- TÂCHES À RÉALISER
1) D’après le texte sur la centrale photovoltaïque, sur quel lieu-dit la nouvelle installation est-elle prévue ?
2) Transcrivez à l’identique le passage du texte sur la centrale photovoltaïque, depuis « Pour ou Contre : Nouvelle » jusqu’à « installation sur l’environnement. ».

- TEXTE FOURNI
Pour ou Contre : Nouvelle centrale photovoltaïque à La Roche-sur-Yon

Une nouvelle centrale photovoltaïque est prévue sur le lieu-dit de « La Noue » à La Roche-sur-Yon en Vendée, l’occasion de se faire une idée des avantages/inconvénients et de comprendre la procédure de consultation publique qui doit permettre d’évaluer les impacts de cette installation sur l’environnement.

La centrale solaire d’Isle sur la Sorgue (pour que vous voyez à quoi ça ressemble en photo)

D’abord pourquoi se poser la question « pour ou contre » ?

- INFORMATIONS EXTRAITES
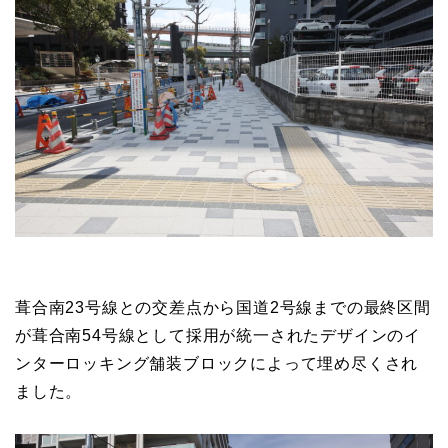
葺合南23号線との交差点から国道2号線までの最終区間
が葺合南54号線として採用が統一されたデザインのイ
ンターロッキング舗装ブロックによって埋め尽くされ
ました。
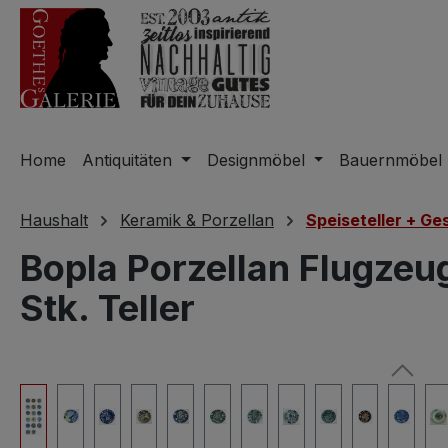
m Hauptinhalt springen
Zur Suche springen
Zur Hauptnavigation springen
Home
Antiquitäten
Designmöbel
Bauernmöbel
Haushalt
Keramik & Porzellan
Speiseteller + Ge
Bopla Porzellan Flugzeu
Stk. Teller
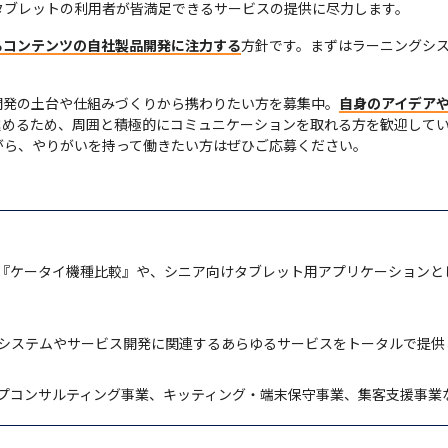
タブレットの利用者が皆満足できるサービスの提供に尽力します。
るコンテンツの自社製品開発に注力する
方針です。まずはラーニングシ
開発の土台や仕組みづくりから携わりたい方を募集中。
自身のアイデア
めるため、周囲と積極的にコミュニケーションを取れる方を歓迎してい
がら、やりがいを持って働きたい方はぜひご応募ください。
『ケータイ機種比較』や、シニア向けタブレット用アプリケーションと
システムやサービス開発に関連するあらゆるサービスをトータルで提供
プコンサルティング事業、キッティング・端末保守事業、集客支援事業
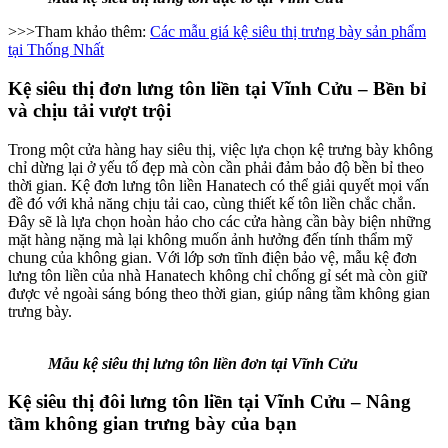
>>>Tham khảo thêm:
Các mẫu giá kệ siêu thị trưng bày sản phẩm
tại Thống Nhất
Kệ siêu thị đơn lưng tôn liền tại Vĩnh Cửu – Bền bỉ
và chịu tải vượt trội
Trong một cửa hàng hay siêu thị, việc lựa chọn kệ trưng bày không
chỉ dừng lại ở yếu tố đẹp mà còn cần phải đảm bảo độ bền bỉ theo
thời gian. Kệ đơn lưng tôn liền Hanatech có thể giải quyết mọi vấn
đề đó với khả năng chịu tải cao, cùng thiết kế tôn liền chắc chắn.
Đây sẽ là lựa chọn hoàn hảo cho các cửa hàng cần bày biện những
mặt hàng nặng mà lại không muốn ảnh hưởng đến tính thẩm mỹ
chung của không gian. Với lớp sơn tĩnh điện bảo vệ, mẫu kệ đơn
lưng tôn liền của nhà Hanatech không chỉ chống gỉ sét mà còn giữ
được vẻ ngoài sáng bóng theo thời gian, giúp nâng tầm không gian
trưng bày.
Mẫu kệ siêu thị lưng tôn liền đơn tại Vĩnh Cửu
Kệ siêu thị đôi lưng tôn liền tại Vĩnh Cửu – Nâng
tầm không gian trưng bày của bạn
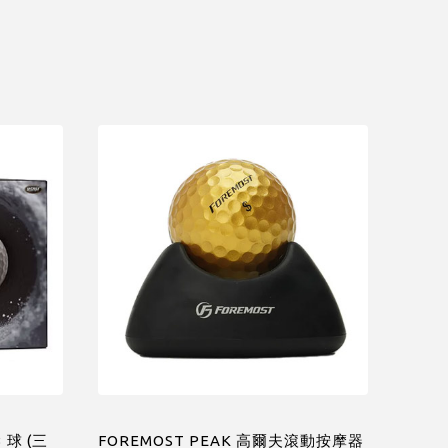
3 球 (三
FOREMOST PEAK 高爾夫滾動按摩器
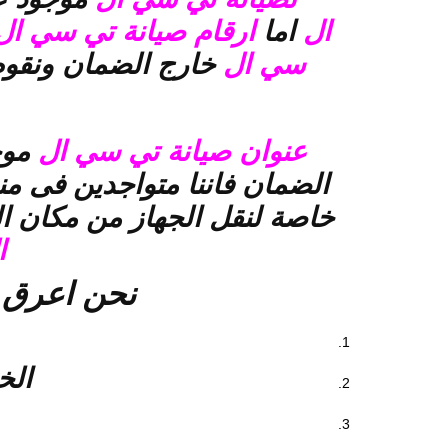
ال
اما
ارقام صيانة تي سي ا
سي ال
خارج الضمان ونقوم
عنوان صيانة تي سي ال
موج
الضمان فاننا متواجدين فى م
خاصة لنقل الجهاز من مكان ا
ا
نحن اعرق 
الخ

- CORRIGÉ DES TÂCHES
1) Sur le lieu-dit de « La Noue », à La Roche-sur-Yon en Vendée.

2)
Pour ou Contre : Nouvelle centrale photovoltaïque à La Roche-sur-Yon

Une nouvelle centrale photovoltaïque est prévue sur le lieu-dit de « La Noue » à La Roche-sur-Yon en Vendée, l’occasion de se faire une idée des avantages/inconvénients et de comprendre la procédure de consultation publique qui doit permettre d’évaluer les impacts de cette installation sur l’environnement.